▶ _ASSIGNED TASK_: After locating the line that contains "Asquith, W.H., 2021, lmomco—L-moments, censored" in the data below, set down exactly that line and each one after it through the line that contains "### Examples", and nothing more.

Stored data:
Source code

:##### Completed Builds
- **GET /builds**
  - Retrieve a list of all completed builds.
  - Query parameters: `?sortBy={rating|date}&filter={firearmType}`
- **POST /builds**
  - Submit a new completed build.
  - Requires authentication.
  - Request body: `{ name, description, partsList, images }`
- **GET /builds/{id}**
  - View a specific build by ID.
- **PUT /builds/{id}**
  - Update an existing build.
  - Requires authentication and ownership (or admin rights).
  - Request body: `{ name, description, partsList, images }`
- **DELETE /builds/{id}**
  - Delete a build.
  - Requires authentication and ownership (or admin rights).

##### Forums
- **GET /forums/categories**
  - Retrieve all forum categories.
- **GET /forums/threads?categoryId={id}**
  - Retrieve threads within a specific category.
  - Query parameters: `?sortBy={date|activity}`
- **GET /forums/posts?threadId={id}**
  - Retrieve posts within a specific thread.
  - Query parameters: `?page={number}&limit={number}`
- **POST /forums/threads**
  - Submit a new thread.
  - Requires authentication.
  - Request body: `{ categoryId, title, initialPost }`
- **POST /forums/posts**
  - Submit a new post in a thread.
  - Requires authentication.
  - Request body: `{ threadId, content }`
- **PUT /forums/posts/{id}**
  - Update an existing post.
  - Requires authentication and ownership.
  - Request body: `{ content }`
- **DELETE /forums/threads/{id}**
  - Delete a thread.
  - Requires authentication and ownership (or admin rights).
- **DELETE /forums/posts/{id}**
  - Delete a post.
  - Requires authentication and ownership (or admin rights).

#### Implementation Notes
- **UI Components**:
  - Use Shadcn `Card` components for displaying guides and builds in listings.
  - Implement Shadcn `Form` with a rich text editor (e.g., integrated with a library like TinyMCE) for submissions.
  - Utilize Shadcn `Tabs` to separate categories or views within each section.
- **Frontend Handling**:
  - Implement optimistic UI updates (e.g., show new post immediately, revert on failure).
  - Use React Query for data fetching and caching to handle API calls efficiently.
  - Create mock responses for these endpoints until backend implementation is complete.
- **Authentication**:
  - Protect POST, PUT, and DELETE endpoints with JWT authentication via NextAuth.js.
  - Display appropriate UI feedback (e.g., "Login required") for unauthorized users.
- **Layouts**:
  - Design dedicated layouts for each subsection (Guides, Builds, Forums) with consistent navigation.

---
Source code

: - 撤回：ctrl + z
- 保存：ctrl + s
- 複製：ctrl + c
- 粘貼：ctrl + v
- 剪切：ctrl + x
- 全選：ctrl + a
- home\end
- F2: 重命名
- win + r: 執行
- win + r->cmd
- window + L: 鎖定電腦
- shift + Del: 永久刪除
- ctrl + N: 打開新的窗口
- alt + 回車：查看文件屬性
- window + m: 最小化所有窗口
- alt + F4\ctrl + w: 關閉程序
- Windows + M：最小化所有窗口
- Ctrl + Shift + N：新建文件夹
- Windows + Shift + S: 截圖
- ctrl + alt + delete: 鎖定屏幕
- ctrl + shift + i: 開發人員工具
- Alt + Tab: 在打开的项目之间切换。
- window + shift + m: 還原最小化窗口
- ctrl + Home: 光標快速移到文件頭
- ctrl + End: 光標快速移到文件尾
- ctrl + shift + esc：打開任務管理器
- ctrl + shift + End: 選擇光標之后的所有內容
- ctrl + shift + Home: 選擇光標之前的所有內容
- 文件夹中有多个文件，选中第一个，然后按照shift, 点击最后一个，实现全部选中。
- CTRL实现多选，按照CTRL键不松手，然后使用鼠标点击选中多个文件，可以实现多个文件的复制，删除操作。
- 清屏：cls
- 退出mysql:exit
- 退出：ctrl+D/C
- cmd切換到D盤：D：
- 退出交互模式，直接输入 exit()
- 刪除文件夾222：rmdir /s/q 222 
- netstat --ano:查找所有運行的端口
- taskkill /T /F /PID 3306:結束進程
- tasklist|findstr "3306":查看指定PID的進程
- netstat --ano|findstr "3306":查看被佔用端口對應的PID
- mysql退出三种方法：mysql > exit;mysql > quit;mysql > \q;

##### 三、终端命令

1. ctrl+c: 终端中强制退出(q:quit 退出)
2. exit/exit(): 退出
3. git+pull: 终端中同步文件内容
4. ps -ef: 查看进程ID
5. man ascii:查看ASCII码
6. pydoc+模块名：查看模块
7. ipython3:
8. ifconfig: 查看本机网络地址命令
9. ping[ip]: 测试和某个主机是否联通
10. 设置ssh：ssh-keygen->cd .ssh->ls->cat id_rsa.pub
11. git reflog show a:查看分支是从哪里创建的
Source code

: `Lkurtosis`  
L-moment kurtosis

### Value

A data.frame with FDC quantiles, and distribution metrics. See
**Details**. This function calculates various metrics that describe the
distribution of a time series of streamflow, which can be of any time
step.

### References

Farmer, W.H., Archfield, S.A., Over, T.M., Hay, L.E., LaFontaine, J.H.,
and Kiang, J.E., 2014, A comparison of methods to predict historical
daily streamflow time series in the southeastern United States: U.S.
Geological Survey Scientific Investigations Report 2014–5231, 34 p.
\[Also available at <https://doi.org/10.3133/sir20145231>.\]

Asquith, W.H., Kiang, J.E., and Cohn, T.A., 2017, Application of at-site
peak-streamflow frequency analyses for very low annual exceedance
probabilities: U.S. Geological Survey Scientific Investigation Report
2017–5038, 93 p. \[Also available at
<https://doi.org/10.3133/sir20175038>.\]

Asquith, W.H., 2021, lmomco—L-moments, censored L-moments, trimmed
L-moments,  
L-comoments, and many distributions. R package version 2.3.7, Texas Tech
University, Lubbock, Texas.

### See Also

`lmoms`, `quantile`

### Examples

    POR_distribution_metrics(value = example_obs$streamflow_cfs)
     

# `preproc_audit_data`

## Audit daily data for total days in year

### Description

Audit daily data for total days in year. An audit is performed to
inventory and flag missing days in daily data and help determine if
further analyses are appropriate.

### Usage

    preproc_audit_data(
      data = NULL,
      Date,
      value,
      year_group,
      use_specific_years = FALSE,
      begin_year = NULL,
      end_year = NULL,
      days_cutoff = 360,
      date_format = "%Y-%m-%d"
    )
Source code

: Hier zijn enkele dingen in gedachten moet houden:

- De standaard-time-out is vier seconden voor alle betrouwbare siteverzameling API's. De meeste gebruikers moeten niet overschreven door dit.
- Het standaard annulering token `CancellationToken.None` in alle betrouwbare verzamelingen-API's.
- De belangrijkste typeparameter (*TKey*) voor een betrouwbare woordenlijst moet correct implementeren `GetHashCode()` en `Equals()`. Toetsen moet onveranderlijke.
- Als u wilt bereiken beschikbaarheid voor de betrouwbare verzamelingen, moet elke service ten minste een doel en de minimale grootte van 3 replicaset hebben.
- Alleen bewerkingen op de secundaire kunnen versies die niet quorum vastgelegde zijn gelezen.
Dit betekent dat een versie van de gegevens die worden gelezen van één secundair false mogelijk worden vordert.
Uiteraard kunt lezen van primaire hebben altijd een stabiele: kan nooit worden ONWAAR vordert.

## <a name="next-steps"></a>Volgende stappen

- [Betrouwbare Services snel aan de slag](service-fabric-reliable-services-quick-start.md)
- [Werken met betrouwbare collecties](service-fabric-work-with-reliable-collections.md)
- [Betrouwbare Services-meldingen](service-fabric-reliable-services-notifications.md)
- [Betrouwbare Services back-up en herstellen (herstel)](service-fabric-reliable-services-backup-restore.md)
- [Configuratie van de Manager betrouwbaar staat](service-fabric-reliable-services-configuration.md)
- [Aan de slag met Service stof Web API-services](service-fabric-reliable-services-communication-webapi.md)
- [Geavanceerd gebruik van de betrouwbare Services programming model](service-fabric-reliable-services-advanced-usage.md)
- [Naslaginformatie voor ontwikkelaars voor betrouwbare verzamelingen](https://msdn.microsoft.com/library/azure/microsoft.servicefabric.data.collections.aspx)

▶ _SOLUTION_:
Asquith, W.H., 2021, lmomco—L-moments, censored L-moments, trimmed
L-moments,  
L-comoments, and many distributions. R package version 2.3.7, Texas Tech
University, Lubbock, Texas.

### See Also

`lmoms`, `quantile`

### Examples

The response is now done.